Up to now, i have found out that, we use getchar() as int because at EOF this function returns -1. I was wondering can't char hold -1 ? i think it can,because it can also range from -128 to 127.

I searched through the top list of google, but the answer i got didn't satisfy me.


Solution

  • First of all, just to clear something up, EOF is not required to be specifically -1. The ISO C standard requires it to have a negative value.

    Also note that the type char can be signed or unsigned; that is implementation-defined.

    The function fgetc, getc and getchar can be used to process binary streams, not only text streams. Bytes have values from 0 to UCHAR_MAX. The natural type for this range is unsigned char. The return value of getc couldn't be unsigned char, because EOF wouldn't be representable. It couldn't be signed char either, because signed char cannot hold the values from 0 to UCHAR_MAX. So, a wider type is chosen: the type int. On mainstream platforms, int is wider than char: it has a size of at least 2. And so it it is capable of representing some negative value that can be used for EOF, and all the byte values in the range 0 to UCHAR_MAX.

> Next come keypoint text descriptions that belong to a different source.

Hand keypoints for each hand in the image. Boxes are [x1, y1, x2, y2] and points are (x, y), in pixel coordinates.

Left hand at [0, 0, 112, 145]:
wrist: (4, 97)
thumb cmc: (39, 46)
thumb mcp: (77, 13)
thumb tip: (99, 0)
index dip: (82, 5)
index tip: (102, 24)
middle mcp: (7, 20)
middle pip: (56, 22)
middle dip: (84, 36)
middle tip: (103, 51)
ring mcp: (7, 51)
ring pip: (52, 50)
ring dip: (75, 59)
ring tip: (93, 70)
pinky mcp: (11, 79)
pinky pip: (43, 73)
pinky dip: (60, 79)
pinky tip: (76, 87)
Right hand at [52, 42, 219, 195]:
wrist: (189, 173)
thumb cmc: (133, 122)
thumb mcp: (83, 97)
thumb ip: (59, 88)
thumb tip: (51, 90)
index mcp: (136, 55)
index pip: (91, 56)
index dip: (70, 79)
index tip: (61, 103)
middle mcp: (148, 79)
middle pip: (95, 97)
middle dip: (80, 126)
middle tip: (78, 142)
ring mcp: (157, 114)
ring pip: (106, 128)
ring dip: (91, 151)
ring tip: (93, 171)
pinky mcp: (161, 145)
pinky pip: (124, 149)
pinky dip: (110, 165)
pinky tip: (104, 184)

    In some C implementations (for systems such as some DSP chips) this is not true: int is one byte wide. That represents challenges. On such a C implementation, a range of valid byte values returned by getc just has to be negative, and one of those values clashes with EOF. Carefully written code can tell that this is the case: a value equal to EOF was returned, yet the feof and ferror functions report false: the stream is not in error, and end-of-file has not occurred. Thus, the value which looks like EOF is actually a valid byte.